Por outro lado, os pais têm também que procurar manter o coração jovem, para lhes ser mais fácil acolher com simpatia as aspirações nobres e inclusive as extravagâncias dos filhos. A vida muda e há muitas coisas novas que talvez não nos agradem — é mesmo possível que não sejam objetivamente melhores que outras de antes —, mas que não são más: são simplesmente outros modos de viver. Em não poucas ocasiões os conflitos aparecem porque se dá importância a ninharias que se superam com compreensão e senso de humor”.

(Entrevistas a S. Josemaria, n. 100)


A parte que cabe aos filhos

“Mas nem tudo depende dos pais. Os filhos também têm que fazer alguma coisa da sua parte. A juventude sempre teve uma grande capacidade de entusiasmo por todas as coisas grandes, pelos ideais elevados, por tudo o que é autêntico. Convém ajudá-los a compreender a beleza despretensiosa — por vezes calada e sempre revestida de naturalidade — que há na vida de seus pais. Que reparem, sem que isso lhes cause tristeza, no sacrifício que fizeram por eles, na sua abnegação — muitas vezes heroica — para manterem a família. Aprendam também a não dramatizar, a não representar o papel de incompreendidos. Não esqueçam que estarão sempre em dívida com os seus pais e que o modo de corresponderem — já que não podem pagar o que devem — deve ser o respeito, o carinho grato, filial.

Sejamos sinceros: o normal é que a família seja unida. Há atritos, diferenças... Mas isso são coisas banais que, até certo ponto, contribuem também para dar sabor aos nossos dias. São insignificâncias que o tempo supera sempre. Depois, só fica o estável, que é o amor, um amor verdadeiro — feito de sacrifício — e nunca fingido, que os leva a preocupar-se uns com os outros, a adivinhar um pequeno problema e a solução mais delicada. E, porque tudo isto é normal, a maior parte das pessoas entendeu-me muito bem quando me ouviu chamar dulcíssimo preceito — já o venho repetindo desde a década de 20 — ao quarto mandamento do Decálogo”.

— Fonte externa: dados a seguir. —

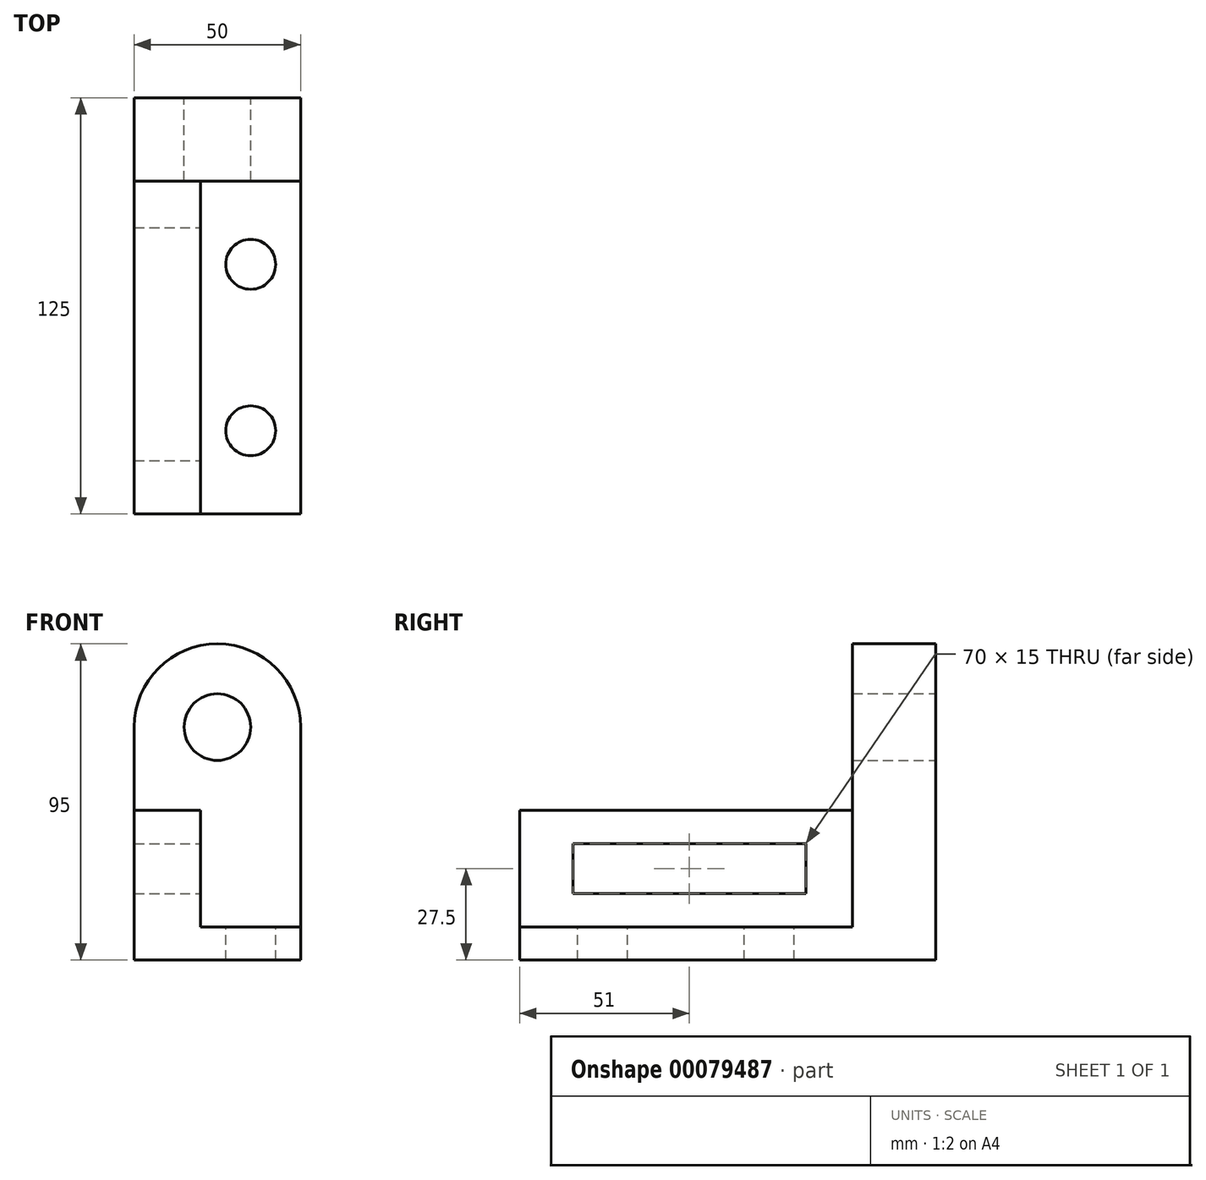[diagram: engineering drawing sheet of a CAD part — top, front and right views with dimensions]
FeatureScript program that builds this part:
annotation { "Feature Type Name" : "Feature", "Feature Type Description" : "" }
export const myFeature = defineFeature(function(context is Context, id is Id, definition is map)
    precondition{}
    {
        {
            var Q0;
            Q0=qCreatedBy(makeId("Front.planeOp"),FACE);
            var sketch = newSketch(context, id + "F0", { "sketchPlane" : qUnion([Q0])});
            skLineSegment(sketch, "E0", {"start": v(0, 45) * mm, "end": v(0, 0) * mm});
            skLineSegment(sketch, "E1", {"start": v(0, 45) * mm, "end": v(20, 45) * mm});
            skLineSegment(sketch, "E2", {"start": v(20, 45) * mm, "end": v(20, 10) * mm});
            skLineSegment(sketch, "E3", {"start": v(20, 10) * mm, "end": v(50, 10) * mm});
            skLineSegment(sketch, "E4", {"start": v(50, 10) * mm, "end": v(50, 0) * mm});
            skLineSegment(sketch, "E5", {"start": v(50, 0) * mm, "end": v(0, 0) * mm});
            skSolve(sketch);
        }
        {
            var Q0;
            Q0 = qSketchRegion(id + "F0", true);
            extrude(context, id + "F1", {"entities" : qUnion([Q0]), "depth" : 100 * mm});
        }
        {
            var Q0;
            Q0=makeQuery(id+"F1.opExtrude","SWEPT_FACE",FACE,{"disambiguationData":[OSD([sQuery(id+"F0.wireOp",EDGE,"E2")])]});
            var sketch = newSketch(context, id + "F2", { "sketchPlane" : qUnion([Q0])});
            skLineSegment(sketch, "E6.bottom", {"start": v(-84, 35) * mm, "end": v(-14, 35) * mm});
            skLineSegment(sketch, "E6.top", {"start": v(-84, 20) * mm, "end": v(-14, 20) * mm});
            skLineSegment(sketch, "E6.left", {"start": v(-84, 35) * mm, "end": v(-84, 20) * mm});
            skLineSegment(sketch, "E6.right", {"start": v(-14, 35) * mm, "end": v(-14, 20) * mm});
            skSolve(sketch);
        }
        {
            var Q0;
            Q0=makeQuery(id+"F2.imprint","IMPRINT",FACE,{"disambiguationData":[TD([[makeQuery(id+"F2.imprint","IMPRINT",EDGE,{"derivedFrom":sQuery(id+"F2.wireOp",EDGE,"E6.bottom")}),-1.0]])]});
            extrude(context, id + "F3", {"entities" : qUnion([Q0]), "operationType" : NewBodyOperationType.REMOVE, "oppositeDirection" : true, "depth" : 25.4 * mm});
        }
        {
            var Q0;
            Q0=qCreatedBy(makeId("Right.planeOp"),FACE);
            var sketch = newSketch(context, id + "F4", { "sketchPlane" : qUnion([Q0])});
            skLineSegment(sketch, "E7", {"start": v(0, 0) * mm, "end": v(25, 0) * mm});
            skLineSegment(sketch, "E8", {"start": v(25, 0) * mm, "end": v(25, 70) * mm});
            skLineSegment(sketch, "E9", {"start": v(25, 70) * mm, "end": v(0, 70) * mm});
            skLineSegment(sketch, "E10", {"start": v(0, 70) * mm, "end": v(0, 0) * mm});
            skSolve(sketch);
        }
        {
            var Q0;
            Q0=makeQuery(id+"F4.imprint","IMPRINT",FACE,{"disambiguationData":[TD([[makeQuery(id+"F4.imprint","IMPRINT",EDGE,{"derivedFrom":sQuery(id+"F4.wireOp",EDGE,"E7")}),1.0]])]});
            extrude(context, id + "F5", {"entities" : qUnion([Q0]), "operationType" : NewBodyOperationType.ADD, "depth" : 50 * mm});
        }
        {
            var Q0;
            Q0=makeQuery(id+"F5.opExtrude","SWEPT_FACE",FACE,{"disambiguationData":[OSD([sQuery(id+"F4.wireOp",EDGE,"E8")])]});
            var sketch = newSketch(context, id + "F6", { "sketchPlane" : qUnion([Q0])});
            skLineSegment(sketch, "E11", {"start": v(-50, 70) * mm, "end": v(0, 70) * mm});
            skArc(sketch, "E12", {"start": v(0, 70) * mm, "mid": v(-25, 95) * mm, "end": v(-50, 70) * mm});
            skSolve(sketch);
        }
        {
            var Q0;
            Q0=makeQuery(id+"F6.imprint","IMPRINT",FACE,{"disambiguationData":[TD([[makeQuery(id+"F6.imprint","IMPRINT",EDGE,{"derivedFrom":sQuery(id+"F6.wireOp",EDGE,"E11")}),1.0]])]});
            extrude(context, id + "F7", {"entities" : qUnion([Q0]), "operationType" : NewBodyOperationType.ADD, "oppositeDirection" : true, "depth" : 25 * mm});
        }
        {
            var Q0;
            Q0=makeQuery(id+"F7.boolean.opBoolean","MERGE",FACE,{"derivedFrom":[makeQuery(id+"F5.opExtrude","SWEPT_FACE",FACE,{"disambiguationData":[OSD([sQuery(id+"F4.wireOp",EDGE,"E8")])]}),makeQuery(id+"F7.opExtrude","CAP_FACE",FACE,{"disambiguationData":[OSD([sQuery(id+"F6.wireOp",EDGE,"E11"),sQuery(id+"F6.wireOp",EDGE,"E12")])],"isStart":true})]});
            var sketch = newSketch(context, id + "F8", { "sketchPlane" : qUnion([Q0])});
            skCircle(sketch, "E13", {"center": v(-25, 70) * mm, "radius": 10 * mm});
            skPoint(sketch, "E13.centerSnap0", {"position": v(-25, 95) * mm});
            skSolve(sketch);
        }
        {
            var Q0;
            Q0=makeQuery(id+"F8.imprint","IMPRINT",FACE,{"disambiguationData":[TD([[makeQuery(id+"F8.imprint","IMPRINT",EDGE,{"derivedFrom":sQuery(id+"F8.wireOp",EDGE,"E13")}),1.0]])]});
            extrude(context, id + "F9", {"entities" : qUnion([Q0]), "operationType" : NewBodyOperationType.REMOVE, "oppositeDirection" : true, "depth" : 25.4 * mm});
        }
        {
            var Q0;
            Q0=makeQuery(id+"F1.opExtrude","SWEPT_FACE",FACE,{"disambiguationData":[OSD([sQuery(id+"F0.wireOp",EDGE,"E3")])]});
            var sketch = newSketch(context, id + "F10", { "sketchPlane" : qUnion([Q0])});
            skCircle(sketch, "E14", {"center": v(35, -25) * mm, "radius": 7.5 * mm});
            skPoint(sketch, "E14.centerSnap0", {"position": v(35, 0) * mm});
            skCircle(sketch, "E15", {"center": v(35, -75) * mm, "radius": 7.5 * mm});
            skSolve(sketch);
        }
        {
            var Q0;
            Q0 = qSketchRegion(id + "F10", true);
            extrude(context, id + "F11", {"entities" : qUnion([Q0]), "operationType" : NewBodyOperationType.REMOVE, "oppositeDirection" : true, "depth" : 25.4 * mm});
        }
    });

(Entrevistas a S. Josemaria, n. 101).

Práticas de piedade em família

“Considero que é precisamente este o melhor caminho para dar aos filhos uma autêntica formação cristã. A Sagrada Escritura fala-nos dessas famílias dos primeiros cristãos — a Igreja doméstica, diz São Paulo (1 Cor. 16, 19) — , às quais a luz do Evangelho dava novo impulso e nova vida.
Em todos os ambientes cristãos se conhecem por experiência os bons resultados dessa natural iniciação na vida de piedade, feita em família. A criança aprende a colocar o Senhor na linha dos primeiros afetos fundamentais, aprende a tratar a Deus como Pai e a Virgem Maria como Mãe, aprende a rezar seguindo o exemplo dos pais. Quando se compreende isto, vê-se a enorme tarefa apostólica que os pais podem realizar e como têm obrigação de ser sinceramente piedosos, para poderem transmitir — mais do que ensinar — essa piedade aos filhos.

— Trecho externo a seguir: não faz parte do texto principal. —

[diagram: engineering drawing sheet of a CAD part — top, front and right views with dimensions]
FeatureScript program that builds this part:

E os meios? Há práticas de piedade — poucas, breves e habituais — que sempre se viveram nas famílias cristãs, e entendo que são maravilhosas: a benção da mesa, a oração antes e depois das refeições, a recitação do Terço em conjunto — apesar de não faltar, nestes tempos, quem ataque essa solidíssima devoção mariana — as orações pessoais ao levantar e ao deitar, tratar-se-á de costumes diversos conforme os lugares; mas penso que sempre se deve fomentar algum ato de piedade, realizado conjuntamente pelos membros da família, de forma simples e natural, sem beatices.

Dessa maneira conseguiremos que Deus não seja considerado um estranho, a quem se vai ver uma vez por semana na Igreja, ao domingo. Que Deus seja visto e tratado como é na realidade, também no seio da família, porque, como disse o Senhor, onde estiverem reunidos em meu nome, dois ou três, eu estou no meio deles (Mt 18, 20).

Digo com gratidão e com orgulho de filho, que continuo a rezar — de manhã e à noite, e em voz alta — as orações que aprendi quando era criança, dos lábios de minha mãe. Essas orações levam-me a Deus, fazem-me sentir o carinho com que me ensinaram a dar os meus primeiros passos de cristão; e, oferecendo ao Senhor o dia que começa ou dando-Lhe graças pelo que acaba, peço a Deus que aumente na glória a felicidade dos que especialmente amo, e depois nos mantenha unidos para sempre no Céu”.

(Entrevistas a S. Josemaria, n. 103).